Tom Smith, executive director of the Aquaculture Association of Nova Scotia, says that he is dismayed that his organization was not invited to take part in the process, and that aquaculture is being blamed without definitive proof.

“There’s nothing in the research that indicates that it is the likely source,” says Smith. “This is a commentary from the writers of the report that we find misleading, to be perfectly frank. The strain of salmon that we farm in Atlantic Canada is exclusively St. John River strain.”

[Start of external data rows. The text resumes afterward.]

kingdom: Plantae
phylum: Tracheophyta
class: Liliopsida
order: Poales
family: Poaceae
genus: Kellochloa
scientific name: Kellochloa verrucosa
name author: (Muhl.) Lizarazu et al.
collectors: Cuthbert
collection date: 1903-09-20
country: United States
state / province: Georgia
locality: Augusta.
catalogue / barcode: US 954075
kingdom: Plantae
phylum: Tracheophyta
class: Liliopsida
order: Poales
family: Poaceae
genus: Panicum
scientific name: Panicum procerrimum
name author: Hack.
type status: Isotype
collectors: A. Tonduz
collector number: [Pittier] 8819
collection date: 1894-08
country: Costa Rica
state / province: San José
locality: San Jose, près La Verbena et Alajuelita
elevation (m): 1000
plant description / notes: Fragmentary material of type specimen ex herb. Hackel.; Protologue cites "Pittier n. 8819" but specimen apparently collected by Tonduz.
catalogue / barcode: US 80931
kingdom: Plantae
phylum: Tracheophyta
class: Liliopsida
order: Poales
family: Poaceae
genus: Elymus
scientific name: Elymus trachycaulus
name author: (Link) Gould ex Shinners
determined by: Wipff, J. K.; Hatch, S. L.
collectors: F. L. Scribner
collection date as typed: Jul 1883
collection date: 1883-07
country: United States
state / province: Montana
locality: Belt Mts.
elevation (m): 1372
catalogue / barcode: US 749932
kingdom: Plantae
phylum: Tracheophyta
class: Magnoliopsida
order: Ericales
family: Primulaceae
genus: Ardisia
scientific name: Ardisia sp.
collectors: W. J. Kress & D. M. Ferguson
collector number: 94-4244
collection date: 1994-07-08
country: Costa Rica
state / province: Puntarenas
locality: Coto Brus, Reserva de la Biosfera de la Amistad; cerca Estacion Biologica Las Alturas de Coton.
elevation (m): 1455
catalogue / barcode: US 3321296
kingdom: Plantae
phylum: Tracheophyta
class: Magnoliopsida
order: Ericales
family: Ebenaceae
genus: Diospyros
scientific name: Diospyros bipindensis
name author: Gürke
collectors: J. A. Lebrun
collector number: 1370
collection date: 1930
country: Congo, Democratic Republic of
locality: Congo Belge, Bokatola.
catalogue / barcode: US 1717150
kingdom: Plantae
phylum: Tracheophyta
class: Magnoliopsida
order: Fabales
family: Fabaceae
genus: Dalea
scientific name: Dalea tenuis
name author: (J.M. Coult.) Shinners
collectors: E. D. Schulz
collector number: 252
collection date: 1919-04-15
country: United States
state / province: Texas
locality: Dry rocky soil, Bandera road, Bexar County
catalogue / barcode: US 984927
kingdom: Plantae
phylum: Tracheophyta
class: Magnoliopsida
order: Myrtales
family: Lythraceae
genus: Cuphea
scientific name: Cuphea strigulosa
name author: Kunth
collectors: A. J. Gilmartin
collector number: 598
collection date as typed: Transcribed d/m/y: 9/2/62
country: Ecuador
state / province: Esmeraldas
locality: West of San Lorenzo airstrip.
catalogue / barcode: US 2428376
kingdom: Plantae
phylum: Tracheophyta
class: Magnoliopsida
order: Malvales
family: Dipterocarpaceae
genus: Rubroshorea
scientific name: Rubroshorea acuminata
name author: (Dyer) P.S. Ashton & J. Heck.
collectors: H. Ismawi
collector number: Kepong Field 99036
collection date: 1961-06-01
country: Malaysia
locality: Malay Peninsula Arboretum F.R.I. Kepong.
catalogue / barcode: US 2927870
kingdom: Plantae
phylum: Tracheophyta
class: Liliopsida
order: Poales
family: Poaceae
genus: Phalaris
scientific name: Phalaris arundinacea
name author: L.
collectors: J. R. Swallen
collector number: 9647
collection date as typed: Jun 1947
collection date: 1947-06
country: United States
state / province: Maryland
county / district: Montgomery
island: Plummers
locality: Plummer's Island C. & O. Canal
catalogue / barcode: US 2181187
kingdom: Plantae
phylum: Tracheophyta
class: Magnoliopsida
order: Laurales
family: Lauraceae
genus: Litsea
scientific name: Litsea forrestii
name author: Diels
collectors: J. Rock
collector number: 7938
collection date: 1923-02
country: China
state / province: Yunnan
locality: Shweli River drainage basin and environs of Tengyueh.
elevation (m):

As for other potential sources, Smith notes that European strains have been found in Newfoundland, and if they could make it as far as Newfoundland, why not to the Bay of Fundy? Smedbol also acknowledges that there are a host of potential explanations.

“It runs the whole gamut from strays all the way over from Europe to previous hybridization or escapees from other locations, like there are from farming,” says Smedbol. “There are a lot of potential options, but we didn’t evaluate any of them.”

Smith says if there are questions, he encourages DFO to visit hatcheries and farms and test their salmon stock.